- Active: 1941–1944
- Country: Finland
- Branch: Army
- Type: Division
- Engagements: Continuation War Operation Arctic Fox; Vyborg–Petrozavodsk offensive; ; Lapland War Battle of Tornio; ;

= 3rd Division (Finland) =

The 3rd Division (3. Divisioona) was a unit of the Finnish Army during the Continuation War. It initially fought in the northern Finland, participating in the Finno-German Operation Arctic Fox. In 1944, it was transferred to the Karelian Isthmus to defend against the Soviet Vyborg–Petrozavodsk offensive. Following the Moscow Armistice in 1944, the division was moved to Oulu and participated in the Lapland War.

==History==
The 3rd Division was the main component of the Finnish III Corps. During the war, the division fought mostly in the Ukhta and Kestenga area, where it participated in Operation Arctic Fox, the Finno-German drive towards the Murmansk railway. During this operation, the division was split into two groups, Group J (Ryhmä J) and Group F (Ryhmä F). Observing the speed of advance of the III Corps, the Germans reinforced Group J with a regiment-sized element of SS-troops. The division's advance was eventually halted after the Soviet 88th Rifle Division entered the area.

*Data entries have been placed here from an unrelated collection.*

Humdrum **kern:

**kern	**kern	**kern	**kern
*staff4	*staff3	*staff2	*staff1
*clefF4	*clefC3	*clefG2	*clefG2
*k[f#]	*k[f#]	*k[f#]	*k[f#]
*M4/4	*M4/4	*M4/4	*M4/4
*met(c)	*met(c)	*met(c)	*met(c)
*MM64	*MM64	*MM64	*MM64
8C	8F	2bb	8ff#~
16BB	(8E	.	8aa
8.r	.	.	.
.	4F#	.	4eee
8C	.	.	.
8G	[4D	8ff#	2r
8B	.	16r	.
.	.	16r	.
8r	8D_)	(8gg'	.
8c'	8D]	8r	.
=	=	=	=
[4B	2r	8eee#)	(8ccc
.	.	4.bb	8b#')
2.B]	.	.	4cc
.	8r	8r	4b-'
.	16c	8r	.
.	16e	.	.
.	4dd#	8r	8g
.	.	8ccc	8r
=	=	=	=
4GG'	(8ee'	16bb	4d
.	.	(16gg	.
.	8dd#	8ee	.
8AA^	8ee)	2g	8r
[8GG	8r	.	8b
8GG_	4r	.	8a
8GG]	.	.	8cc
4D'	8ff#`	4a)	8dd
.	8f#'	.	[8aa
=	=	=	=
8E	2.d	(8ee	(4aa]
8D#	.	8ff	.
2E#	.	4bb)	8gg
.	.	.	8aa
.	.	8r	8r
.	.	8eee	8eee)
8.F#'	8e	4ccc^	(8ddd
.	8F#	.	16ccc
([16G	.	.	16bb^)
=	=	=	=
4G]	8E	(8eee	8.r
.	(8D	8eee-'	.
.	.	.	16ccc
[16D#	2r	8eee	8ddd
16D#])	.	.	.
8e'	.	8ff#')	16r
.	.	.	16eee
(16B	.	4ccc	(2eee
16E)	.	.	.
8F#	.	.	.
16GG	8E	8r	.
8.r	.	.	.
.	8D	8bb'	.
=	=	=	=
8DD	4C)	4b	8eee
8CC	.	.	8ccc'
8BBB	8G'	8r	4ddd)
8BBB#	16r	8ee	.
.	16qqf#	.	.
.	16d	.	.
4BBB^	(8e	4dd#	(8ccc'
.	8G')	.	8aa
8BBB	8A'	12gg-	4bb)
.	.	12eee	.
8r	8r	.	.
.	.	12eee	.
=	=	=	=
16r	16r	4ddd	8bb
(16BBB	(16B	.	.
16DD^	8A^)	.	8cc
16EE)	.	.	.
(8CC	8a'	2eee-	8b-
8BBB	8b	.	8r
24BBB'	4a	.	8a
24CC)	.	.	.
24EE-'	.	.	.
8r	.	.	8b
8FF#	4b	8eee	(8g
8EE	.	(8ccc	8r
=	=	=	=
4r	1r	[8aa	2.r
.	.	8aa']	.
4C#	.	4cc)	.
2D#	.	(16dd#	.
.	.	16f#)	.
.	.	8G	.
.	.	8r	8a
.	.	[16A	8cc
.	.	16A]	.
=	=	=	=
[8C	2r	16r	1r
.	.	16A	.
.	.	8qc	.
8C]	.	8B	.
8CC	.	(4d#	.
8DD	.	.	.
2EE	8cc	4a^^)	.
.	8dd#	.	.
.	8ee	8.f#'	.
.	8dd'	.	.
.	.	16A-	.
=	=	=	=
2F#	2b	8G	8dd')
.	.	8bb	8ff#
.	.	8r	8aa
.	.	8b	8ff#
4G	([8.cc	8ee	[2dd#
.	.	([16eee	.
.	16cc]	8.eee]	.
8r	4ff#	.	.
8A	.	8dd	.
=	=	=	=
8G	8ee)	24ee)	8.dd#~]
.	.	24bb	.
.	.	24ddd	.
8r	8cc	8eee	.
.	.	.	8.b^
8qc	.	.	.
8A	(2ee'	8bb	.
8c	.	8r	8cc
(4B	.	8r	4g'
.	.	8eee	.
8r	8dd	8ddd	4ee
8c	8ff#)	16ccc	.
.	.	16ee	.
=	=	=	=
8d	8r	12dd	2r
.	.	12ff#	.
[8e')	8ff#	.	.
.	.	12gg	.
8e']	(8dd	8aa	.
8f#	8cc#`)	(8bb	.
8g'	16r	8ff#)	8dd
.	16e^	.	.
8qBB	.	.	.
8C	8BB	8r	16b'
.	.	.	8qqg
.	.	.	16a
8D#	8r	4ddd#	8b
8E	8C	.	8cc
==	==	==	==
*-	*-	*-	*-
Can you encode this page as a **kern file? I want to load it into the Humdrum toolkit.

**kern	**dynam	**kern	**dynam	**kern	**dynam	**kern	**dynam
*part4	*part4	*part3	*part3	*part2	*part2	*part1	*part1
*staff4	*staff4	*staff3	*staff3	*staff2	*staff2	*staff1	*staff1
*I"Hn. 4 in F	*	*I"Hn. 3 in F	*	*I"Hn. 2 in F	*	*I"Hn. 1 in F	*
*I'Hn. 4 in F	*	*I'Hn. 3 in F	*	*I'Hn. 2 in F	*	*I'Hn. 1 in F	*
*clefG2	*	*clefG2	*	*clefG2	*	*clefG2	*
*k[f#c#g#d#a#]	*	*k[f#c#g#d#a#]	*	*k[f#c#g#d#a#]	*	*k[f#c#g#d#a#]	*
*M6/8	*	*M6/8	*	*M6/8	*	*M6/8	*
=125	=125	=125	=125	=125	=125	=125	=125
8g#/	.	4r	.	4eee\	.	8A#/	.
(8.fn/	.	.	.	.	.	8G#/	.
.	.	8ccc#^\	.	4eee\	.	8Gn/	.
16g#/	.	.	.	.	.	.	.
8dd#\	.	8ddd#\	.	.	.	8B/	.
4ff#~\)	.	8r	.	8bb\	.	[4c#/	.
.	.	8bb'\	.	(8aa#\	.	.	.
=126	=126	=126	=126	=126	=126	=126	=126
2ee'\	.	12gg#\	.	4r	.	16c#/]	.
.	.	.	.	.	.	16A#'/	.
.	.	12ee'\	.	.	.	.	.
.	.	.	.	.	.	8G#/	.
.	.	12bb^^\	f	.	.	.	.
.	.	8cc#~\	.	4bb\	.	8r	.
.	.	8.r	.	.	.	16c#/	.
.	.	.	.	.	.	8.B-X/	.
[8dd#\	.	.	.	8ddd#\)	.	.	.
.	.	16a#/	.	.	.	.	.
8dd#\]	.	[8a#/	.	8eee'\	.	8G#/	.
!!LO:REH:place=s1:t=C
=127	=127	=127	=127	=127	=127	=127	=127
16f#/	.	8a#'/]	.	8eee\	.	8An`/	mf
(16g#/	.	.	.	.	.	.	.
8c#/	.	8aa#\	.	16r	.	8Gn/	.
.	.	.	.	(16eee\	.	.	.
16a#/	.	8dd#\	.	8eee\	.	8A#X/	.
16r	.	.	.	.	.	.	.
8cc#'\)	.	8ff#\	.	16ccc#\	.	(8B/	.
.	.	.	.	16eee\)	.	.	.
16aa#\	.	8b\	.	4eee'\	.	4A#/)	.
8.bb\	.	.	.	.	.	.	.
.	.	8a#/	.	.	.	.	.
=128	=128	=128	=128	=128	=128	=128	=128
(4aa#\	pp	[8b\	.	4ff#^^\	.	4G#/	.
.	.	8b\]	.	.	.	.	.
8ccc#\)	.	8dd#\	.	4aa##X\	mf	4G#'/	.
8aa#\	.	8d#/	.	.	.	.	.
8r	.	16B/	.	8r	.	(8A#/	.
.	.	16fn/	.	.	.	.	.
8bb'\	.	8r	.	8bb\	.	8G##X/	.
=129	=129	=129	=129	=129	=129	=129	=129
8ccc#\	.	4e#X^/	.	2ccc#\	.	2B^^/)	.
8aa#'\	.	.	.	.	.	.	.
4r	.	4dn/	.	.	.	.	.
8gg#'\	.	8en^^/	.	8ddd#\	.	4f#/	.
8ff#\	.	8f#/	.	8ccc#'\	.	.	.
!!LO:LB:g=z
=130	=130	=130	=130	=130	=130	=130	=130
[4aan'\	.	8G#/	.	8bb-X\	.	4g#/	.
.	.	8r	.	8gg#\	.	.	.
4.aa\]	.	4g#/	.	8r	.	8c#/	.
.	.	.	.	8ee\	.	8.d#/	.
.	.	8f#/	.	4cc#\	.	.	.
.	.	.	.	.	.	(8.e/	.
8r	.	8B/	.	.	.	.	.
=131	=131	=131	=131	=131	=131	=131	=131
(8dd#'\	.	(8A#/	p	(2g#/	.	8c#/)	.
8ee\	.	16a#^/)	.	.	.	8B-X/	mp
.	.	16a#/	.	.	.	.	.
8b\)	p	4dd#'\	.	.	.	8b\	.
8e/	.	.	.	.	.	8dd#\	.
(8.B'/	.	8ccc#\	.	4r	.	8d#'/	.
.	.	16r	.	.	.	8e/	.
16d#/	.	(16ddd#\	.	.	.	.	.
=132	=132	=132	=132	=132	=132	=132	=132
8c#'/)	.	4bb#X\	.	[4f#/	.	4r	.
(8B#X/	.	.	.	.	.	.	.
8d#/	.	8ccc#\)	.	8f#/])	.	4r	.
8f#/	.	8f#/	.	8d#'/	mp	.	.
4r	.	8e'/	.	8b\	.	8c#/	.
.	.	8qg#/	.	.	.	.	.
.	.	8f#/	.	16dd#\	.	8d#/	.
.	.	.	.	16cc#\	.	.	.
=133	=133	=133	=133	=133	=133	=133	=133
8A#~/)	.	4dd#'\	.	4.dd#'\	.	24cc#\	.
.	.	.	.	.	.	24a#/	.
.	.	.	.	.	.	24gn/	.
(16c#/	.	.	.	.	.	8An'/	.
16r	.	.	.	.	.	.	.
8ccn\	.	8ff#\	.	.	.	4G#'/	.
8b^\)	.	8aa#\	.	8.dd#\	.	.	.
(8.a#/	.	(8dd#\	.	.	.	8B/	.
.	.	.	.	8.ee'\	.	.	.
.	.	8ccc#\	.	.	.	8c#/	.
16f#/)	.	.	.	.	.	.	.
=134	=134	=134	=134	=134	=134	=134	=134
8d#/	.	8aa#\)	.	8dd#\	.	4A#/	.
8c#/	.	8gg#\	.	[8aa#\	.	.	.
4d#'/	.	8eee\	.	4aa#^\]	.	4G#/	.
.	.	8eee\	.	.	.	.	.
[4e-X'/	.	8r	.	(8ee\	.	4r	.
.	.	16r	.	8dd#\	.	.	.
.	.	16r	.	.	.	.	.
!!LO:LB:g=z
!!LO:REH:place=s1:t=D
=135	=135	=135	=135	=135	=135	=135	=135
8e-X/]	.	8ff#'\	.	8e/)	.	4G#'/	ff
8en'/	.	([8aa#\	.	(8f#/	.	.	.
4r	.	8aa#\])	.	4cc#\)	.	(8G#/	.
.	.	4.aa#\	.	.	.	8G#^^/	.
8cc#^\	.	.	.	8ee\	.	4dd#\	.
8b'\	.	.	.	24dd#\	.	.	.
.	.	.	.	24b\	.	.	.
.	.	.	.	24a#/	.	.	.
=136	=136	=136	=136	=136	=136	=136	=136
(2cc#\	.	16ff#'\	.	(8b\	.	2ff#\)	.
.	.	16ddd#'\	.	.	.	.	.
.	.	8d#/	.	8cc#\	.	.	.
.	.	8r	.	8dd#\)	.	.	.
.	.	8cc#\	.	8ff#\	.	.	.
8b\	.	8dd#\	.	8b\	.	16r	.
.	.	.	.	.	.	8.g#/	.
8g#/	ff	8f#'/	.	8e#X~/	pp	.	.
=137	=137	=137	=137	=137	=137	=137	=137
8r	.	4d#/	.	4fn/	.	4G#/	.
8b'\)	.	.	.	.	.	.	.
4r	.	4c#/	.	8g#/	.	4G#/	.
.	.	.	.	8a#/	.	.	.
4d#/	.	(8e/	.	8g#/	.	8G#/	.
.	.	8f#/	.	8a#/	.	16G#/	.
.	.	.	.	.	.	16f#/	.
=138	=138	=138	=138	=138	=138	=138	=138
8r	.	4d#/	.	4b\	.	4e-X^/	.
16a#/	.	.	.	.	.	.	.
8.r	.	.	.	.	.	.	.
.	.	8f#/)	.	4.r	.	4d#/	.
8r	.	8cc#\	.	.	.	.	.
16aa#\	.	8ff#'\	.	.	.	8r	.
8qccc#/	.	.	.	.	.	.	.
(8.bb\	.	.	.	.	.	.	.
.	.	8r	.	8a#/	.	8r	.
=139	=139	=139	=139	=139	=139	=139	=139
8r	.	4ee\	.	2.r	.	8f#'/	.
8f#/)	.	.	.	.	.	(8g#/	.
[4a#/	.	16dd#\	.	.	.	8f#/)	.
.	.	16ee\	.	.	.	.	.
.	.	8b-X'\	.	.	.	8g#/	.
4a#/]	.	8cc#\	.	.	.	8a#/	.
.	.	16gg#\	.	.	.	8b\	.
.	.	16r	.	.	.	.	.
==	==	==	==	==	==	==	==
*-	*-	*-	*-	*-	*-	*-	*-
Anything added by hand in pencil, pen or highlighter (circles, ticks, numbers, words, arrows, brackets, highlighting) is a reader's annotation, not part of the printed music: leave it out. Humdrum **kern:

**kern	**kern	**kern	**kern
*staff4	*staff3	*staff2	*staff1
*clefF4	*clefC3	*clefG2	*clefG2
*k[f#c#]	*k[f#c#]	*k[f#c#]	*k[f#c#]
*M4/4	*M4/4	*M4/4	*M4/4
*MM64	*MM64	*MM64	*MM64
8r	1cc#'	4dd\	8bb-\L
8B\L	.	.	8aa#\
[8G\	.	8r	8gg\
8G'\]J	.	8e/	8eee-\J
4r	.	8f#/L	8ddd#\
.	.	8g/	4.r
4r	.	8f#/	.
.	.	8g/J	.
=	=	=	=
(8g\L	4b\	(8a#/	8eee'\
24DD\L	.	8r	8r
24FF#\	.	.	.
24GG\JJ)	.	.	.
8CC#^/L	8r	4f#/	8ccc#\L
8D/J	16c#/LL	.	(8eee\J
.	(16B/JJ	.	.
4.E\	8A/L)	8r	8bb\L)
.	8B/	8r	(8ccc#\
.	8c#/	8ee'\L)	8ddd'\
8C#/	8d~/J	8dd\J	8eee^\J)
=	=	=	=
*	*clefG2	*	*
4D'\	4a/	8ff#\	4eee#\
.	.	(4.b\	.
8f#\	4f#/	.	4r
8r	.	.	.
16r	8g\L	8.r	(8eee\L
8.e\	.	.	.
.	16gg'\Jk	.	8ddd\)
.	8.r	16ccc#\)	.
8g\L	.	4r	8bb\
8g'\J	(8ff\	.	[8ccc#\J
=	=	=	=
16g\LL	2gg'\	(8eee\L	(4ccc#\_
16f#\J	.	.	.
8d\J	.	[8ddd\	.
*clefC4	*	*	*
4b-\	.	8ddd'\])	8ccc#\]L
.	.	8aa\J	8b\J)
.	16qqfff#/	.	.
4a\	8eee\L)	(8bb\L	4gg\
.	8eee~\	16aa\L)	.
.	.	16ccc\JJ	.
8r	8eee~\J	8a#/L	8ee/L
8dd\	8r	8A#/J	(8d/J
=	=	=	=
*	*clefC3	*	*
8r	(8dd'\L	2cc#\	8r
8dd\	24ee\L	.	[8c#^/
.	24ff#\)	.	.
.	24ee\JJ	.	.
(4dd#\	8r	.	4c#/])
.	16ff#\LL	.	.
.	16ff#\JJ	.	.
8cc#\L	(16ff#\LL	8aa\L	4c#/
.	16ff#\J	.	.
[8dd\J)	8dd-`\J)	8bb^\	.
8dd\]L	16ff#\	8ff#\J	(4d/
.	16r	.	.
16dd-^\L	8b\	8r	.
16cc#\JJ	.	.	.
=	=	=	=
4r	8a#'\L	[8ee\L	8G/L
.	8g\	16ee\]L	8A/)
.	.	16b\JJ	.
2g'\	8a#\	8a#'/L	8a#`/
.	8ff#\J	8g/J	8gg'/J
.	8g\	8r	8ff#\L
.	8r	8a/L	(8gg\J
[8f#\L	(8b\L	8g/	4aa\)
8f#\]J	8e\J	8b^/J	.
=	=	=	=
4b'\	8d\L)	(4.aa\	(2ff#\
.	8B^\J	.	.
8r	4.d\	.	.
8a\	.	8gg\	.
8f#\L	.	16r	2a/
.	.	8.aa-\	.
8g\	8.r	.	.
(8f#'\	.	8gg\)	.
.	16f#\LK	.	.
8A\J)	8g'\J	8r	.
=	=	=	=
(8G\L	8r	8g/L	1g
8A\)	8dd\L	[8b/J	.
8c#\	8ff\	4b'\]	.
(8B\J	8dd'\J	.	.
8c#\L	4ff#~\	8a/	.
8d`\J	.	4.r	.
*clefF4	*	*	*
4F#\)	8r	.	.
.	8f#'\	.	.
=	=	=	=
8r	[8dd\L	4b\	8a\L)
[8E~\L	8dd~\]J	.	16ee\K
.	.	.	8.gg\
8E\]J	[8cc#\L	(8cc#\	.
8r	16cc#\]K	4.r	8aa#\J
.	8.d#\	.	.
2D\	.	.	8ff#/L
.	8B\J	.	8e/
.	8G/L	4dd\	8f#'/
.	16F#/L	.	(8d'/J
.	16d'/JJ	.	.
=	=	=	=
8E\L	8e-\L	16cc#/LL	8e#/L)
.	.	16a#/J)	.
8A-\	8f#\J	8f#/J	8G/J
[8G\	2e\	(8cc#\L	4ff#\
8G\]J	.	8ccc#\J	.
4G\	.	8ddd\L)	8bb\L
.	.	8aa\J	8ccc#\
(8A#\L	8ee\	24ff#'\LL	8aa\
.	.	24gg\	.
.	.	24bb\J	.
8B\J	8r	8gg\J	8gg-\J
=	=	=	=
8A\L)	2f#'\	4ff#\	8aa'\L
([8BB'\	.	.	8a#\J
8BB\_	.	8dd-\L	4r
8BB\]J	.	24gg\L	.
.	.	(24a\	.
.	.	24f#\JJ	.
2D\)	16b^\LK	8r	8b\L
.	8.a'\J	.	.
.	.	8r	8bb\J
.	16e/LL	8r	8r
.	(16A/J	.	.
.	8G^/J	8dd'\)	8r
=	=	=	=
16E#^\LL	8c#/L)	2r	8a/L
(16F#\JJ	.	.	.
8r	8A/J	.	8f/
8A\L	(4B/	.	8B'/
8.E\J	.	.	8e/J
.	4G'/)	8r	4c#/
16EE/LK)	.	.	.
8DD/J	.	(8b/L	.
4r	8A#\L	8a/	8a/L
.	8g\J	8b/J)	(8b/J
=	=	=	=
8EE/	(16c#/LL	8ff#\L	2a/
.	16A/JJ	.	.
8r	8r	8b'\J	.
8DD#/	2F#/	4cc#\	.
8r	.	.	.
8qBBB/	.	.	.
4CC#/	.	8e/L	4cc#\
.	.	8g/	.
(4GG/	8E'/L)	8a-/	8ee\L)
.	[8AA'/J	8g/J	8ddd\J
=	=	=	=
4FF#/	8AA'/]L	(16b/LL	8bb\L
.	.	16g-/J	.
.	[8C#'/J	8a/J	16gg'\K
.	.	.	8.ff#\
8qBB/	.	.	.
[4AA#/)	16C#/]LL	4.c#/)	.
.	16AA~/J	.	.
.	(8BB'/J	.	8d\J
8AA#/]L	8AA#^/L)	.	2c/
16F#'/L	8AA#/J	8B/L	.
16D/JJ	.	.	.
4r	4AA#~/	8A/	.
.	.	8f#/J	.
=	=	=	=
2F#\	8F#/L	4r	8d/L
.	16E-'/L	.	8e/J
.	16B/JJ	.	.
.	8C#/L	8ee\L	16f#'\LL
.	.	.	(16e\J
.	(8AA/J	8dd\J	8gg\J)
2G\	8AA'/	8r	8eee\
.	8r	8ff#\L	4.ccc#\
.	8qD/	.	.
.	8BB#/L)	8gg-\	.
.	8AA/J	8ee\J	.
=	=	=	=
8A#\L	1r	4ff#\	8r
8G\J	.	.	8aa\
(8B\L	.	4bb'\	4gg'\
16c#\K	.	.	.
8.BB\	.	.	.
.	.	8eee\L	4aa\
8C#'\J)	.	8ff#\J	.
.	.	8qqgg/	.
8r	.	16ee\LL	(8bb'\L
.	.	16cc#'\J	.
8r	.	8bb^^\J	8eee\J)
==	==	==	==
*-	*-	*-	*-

In 1944 the division was transferred to the Karelian Isthmus, where it participated in the Finnish defense against the Soviet Vyborg–Petrozavodsk offensive. During this time, the division was temporarily reinforced with the 6th Separate Battalion (Erillispataljoona 6). Formed originally by the Germans as 664th Eastern Battalion, the battalion consisted of volunteering, non-prisoner-of-war, Ingrian Finns.

Following the Moscow Armistice in 1944, the division was moved to Oulu. As part of the Lapland War against Germany, the division's Infantry Regiment 11 conducted a landing in Tornio in the morning of October 1st, 1944. Following a successful landing, the regiment was reinforced the next day by Infantry Regiment 53, also from the 3rd Division. From Tornio, the division advanced to Rovaniemi and onward to Muonio where it was disbanded.